# DATA FOR THE TASK

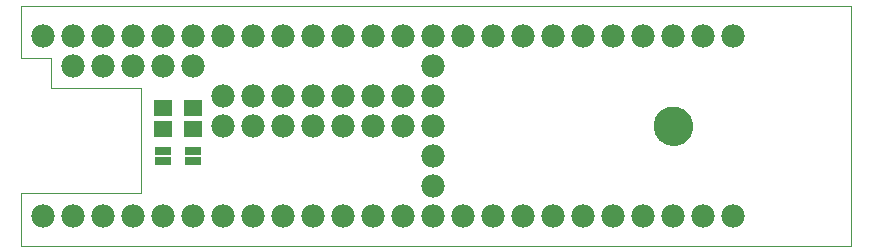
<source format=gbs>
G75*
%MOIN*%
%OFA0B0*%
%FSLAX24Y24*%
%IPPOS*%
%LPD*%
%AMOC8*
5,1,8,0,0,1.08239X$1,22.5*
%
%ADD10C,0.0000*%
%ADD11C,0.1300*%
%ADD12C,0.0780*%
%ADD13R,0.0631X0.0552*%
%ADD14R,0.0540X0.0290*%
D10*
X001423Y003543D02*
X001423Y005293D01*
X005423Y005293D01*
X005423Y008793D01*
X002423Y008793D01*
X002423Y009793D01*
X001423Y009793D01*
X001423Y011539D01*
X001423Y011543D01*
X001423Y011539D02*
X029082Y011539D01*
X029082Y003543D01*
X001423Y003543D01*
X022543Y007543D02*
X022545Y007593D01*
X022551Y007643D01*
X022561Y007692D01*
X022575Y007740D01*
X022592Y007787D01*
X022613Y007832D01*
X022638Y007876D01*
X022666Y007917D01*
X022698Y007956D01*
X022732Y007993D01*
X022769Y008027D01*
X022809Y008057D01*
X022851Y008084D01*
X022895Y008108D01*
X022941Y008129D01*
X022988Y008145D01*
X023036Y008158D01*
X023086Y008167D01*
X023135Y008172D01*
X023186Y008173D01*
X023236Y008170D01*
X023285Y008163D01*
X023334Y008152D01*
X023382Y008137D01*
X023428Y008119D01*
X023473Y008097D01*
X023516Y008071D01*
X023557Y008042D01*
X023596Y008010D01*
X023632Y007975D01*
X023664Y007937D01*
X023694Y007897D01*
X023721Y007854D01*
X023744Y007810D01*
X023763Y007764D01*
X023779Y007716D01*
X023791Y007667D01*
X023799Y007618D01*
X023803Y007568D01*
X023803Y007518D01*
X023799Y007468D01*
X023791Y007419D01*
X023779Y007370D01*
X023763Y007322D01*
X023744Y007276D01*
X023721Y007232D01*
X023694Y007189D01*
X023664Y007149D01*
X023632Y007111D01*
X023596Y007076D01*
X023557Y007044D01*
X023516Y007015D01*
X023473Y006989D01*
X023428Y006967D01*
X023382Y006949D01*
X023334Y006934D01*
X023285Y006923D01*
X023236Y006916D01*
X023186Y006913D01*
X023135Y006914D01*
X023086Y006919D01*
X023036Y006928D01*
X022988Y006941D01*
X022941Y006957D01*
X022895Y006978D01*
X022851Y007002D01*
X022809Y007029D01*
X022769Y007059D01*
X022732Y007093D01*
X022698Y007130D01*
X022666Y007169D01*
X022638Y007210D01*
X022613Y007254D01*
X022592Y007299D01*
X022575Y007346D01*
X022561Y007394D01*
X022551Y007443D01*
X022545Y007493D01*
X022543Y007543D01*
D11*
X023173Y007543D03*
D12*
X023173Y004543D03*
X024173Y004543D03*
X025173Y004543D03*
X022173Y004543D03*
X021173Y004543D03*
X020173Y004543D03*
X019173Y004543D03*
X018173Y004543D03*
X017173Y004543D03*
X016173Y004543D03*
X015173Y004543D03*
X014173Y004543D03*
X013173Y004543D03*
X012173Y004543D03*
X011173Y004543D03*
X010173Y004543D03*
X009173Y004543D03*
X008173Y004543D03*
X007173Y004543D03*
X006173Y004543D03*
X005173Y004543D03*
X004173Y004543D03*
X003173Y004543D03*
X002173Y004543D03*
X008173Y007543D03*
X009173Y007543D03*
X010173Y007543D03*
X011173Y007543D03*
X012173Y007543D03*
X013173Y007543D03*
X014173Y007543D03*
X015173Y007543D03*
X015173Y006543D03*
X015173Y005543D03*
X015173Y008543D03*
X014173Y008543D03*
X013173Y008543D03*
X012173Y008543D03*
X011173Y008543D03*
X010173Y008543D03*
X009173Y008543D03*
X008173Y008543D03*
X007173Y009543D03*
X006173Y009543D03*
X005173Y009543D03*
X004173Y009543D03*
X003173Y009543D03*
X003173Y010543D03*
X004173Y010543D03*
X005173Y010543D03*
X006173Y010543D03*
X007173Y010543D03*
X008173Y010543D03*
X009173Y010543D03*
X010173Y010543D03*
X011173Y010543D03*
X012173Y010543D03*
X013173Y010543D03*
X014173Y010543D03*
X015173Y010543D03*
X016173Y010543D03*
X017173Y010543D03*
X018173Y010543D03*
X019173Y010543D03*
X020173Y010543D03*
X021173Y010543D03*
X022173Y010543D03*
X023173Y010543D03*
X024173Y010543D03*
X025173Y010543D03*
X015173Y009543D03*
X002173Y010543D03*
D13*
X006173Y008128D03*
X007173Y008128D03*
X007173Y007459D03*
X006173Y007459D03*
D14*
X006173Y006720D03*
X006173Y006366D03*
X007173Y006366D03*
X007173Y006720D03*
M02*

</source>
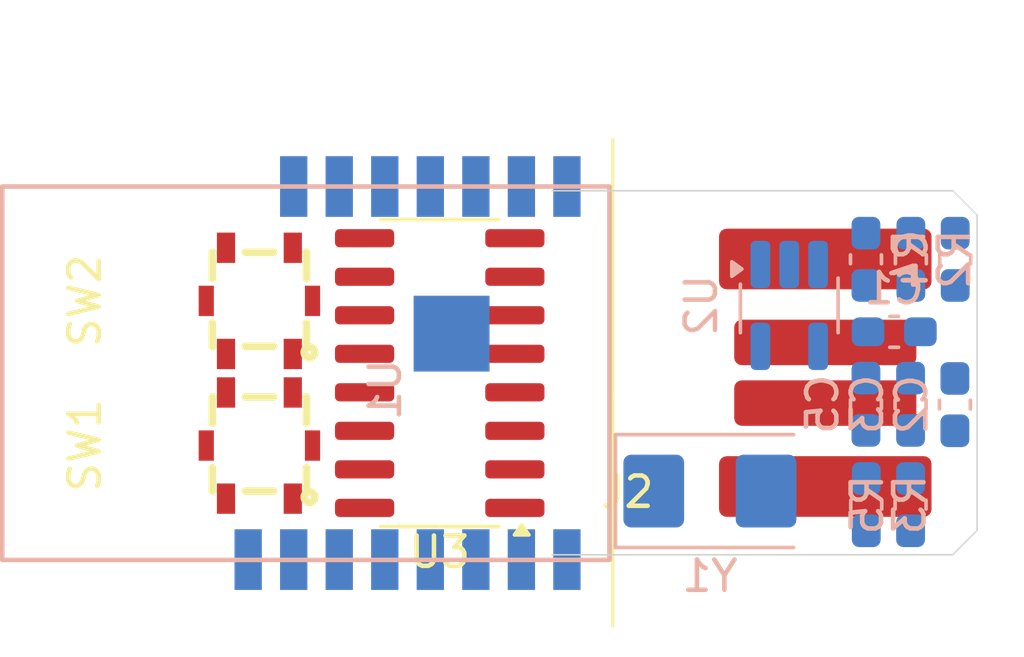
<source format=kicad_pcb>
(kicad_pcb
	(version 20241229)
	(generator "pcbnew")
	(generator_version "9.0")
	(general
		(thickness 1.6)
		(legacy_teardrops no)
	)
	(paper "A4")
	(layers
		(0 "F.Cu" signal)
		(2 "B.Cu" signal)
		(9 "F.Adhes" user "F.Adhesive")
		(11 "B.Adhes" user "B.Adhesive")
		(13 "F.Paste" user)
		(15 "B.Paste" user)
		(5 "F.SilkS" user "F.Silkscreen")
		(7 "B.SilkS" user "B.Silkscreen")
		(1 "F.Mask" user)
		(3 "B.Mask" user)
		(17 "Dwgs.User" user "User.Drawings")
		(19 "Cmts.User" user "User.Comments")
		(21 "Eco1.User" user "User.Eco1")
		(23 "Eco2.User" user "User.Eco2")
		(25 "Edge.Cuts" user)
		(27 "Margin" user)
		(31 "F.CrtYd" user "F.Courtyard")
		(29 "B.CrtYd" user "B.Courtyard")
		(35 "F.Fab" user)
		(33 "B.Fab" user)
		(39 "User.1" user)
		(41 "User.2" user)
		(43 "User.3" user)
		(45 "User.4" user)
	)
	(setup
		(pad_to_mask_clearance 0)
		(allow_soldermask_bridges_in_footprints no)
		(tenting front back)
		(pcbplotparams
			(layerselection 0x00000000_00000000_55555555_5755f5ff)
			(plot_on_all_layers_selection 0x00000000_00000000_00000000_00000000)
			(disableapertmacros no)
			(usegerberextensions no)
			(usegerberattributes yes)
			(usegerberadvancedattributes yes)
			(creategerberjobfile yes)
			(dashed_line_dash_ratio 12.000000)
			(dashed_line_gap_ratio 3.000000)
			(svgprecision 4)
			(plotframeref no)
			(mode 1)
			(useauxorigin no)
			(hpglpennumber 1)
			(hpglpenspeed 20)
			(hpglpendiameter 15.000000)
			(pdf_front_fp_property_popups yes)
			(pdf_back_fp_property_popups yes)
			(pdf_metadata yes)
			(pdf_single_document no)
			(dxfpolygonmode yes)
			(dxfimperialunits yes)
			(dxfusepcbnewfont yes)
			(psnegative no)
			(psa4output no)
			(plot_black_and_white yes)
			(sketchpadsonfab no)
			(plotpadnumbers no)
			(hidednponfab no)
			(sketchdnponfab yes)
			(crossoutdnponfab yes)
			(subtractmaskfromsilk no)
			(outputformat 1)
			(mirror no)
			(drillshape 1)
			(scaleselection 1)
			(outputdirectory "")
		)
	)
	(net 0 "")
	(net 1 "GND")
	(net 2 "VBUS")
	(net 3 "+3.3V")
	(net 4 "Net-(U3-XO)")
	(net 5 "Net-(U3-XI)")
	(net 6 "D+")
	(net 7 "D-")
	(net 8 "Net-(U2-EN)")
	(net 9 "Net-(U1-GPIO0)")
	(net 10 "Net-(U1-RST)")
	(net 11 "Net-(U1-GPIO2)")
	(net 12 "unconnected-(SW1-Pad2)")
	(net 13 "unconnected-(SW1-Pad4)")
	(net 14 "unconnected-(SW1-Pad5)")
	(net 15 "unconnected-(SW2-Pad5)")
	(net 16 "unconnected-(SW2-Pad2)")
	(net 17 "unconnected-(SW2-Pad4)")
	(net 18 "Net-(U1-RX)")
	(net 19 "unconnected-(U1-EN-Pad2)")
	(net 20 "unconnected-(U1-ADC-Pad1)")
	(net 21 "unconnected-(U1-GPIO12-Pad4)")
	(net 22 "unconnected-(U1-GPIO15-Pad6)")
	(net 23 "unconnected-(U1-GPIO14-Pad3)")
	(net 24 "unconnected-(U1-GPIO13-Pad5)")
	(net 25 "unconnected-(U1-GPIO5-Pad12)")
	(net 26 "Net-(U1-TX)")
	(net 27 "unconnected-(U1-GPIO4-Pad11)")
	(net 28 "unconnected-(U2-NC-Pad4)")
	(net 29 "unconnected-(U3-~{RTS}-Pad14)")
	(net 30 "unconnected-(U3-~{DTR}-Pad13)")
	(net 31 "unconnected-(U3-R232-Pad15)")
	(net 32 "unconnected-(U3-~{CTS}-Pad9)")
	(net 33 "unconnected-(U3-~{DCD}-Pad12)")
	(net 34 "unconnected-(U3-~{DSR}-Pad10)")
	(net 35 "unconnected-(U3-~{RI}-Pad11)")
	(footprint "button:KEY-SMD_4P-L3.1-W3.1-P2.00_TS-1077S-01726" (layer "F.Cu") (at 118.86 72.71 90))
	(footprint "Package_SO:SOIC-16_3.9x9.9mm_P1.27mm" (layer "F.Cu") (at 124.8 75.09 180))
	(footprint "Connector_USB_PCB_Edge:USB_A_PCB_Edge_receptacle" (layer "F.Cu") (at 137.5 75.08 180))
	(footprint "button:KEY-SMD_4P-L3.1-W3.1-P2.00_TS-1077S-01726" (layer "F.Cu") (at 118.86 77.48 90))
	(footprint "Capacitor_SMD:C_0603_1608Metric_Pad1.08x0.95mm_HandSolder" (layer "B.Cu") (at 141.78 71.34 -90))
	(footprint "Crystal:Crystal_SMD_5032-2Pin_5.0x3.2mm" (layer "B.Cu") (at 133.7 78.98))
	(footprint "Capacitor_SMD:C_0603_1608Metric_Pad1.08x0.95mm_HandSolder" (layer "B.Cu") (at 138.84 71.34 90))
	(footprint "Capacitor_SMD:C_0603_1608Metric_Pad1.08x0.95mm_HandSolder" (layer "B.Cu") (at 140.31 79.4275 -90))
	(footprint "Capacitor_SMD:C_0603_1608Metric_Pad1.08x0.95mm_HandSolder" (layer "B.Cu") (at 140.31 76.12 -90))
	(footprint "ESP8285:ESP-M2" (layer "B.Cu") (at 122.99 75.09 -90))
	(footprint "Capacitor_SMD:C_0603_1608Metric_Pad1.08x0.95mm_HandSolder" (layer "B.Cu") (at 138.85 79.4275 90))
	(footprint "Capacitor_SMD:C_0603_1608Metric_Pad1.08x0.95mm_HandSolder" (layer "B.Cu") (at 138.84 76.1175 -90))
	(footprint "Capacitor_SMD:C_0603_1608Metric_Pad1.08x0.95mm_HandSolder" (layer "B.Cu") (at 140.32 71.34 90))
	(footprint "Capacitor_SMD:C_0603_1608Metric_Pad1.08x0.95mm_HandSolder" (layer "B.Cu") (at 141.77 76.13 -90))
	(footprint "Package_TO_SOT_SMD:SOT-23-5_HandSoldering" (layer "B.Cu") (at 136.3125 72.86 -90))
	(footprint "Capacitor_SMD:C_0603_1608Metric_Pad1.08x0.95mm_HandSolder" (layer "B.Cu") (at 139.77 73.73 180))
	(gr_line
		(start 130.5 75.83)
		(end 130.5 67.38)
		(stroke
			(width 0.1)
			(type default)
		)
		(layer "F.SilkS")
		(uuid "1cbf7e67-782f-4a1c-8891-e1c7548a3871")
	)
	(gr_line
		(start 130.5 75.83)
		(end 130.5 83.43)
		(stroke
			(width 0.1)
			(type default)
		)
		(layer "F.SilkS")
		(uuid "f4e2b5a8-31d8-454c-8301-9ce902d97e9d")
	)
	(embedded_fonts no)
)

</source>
---
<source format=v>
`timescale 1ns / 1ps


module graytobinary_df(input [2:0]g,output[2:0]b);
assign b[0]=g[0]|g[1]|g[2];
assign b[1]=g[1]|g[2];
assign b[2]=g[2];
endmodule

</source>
--
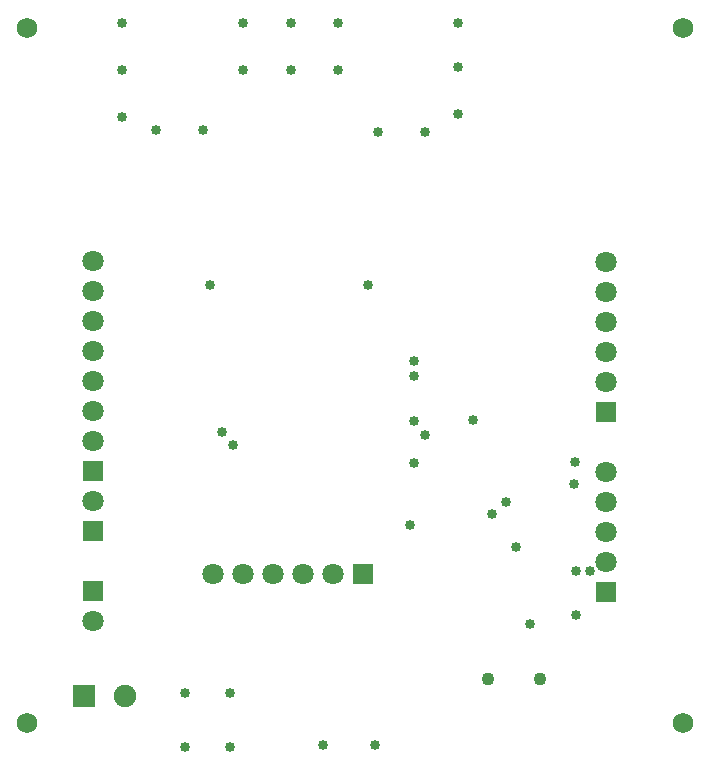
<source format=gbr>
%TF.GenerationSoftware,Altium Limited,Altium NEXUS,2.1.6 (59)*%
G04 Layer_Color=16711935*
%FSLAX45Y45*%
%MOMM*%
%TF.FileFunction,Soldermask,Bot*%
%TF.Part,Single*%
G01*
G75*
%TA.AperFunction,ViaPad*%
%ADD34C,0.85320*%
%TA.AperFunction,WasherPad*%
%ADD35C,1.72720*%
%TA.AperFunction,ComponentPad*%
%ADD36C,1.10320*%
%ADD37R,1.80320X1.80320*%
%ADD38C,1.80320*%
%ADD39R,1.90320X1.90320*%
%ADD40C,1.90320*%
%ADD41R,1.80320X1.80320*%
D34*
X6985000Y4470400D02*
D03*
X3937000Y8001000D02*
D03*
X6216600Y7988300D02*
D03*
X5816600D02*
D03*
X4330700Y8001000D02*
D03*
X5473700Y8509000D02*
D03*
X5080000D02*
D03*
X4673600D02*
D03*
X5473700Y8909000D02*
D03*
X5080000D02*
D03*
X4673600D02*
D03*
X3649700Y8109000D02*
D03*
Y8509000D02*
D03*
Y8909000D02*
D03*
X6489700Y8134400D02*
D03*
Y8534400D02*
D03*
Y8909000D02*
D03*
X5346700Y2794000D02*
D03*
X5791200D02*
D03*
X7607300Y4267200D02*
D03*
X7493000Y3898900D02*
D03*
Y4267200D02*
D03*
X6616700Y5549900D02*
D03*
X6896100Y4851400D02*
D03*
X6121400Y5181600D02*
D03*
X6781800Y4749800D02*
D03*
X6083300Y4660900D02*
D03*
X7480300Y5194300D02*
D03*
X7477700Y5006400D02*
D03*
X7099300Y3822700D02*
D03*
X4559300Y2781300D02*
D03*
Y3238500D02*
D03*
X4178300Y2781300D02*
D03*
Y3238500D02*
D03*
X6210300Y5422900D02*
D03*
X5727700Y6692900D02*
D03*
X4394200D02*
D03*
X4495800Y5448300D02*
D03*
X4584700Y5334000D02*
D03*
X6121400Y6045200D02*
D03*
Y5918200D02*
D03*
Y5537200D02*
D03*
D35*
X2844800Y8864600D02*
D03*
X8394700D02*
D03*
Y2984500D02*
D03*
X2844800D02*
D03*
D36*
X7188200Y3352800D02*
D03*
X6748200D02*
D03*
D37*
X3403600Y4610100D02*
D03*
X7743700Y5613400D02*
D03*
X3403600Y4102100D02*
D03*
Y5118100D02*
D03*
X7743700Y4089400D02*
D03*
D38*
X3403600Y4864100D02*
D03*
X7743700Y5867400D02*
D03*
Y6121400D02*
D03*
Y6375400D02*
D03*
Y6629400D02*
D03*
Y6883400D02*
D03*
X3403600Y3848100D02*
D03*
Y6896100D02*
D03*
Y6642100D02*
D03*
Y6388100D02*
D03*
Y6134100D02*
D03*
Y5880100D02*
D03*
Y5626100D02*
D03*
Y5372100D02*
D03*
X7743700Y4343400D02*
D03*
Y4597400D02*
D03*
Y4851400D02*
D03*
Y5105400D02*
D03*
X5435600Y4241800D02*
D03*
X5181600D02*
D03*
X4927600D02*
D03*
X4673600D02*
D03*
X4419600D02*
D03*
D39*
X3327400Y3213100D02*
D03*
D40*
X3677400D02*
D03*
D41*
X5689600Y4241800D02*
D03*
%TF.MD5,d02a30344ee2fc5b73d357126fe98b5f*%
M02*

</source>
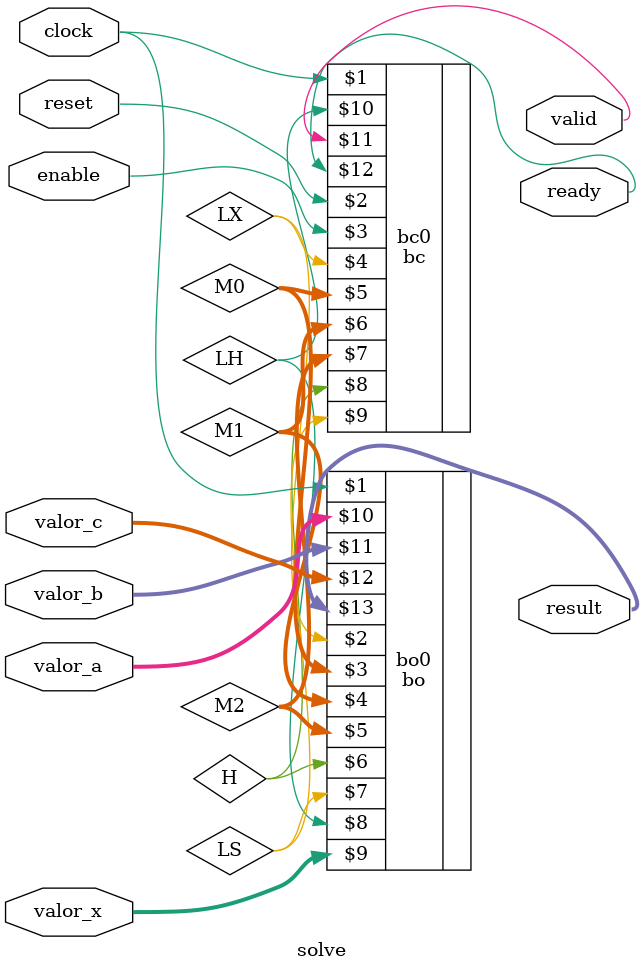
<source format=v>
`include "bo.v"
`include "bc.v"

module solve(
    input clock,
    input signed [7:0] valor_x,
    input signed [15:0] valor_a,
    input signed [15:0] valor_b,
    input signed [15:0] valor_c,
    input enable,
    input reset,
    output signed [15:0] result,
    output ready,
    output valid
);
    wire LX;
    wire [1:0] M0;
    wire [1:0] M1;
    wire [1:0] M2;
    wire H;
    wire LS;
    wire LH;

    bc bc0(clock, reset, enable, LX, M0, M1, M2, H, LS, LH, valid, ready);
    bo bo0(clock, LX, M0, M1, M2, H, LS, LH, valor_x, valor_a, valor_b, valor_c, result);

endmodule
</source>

# WORK REQUEST
Using the entries above, give again exactly the lines from the line holding "X022809Y007029D01*" through the line holding "X017173Y004543D03*". Include both end lines and nothing else.

# REPLY
X022809Y007029D01*
X022769Y007059D01*
X022732Y007093D01*
X022698Y007130D01*
X022666Y007169D01*
X022638Y007210D01*
X022613Y007254D01*
X022592Y007299D01*
X022575Y007346D01*
X022561Y007394D01*
X022551Y007443D01*
X022545Y007493D01*
X022543Y007543D01*
D11*
X023173Y007543D03*
D12*
X023173Y004543D03*
X024173Y004543D03*
X025173Y004543D03*
X022173Y004543D03*
X021173Y004543D03*
X020173Y004543D03*
X019173Y004543D03*
X018173Y004543D03*
X017173Y004543D03*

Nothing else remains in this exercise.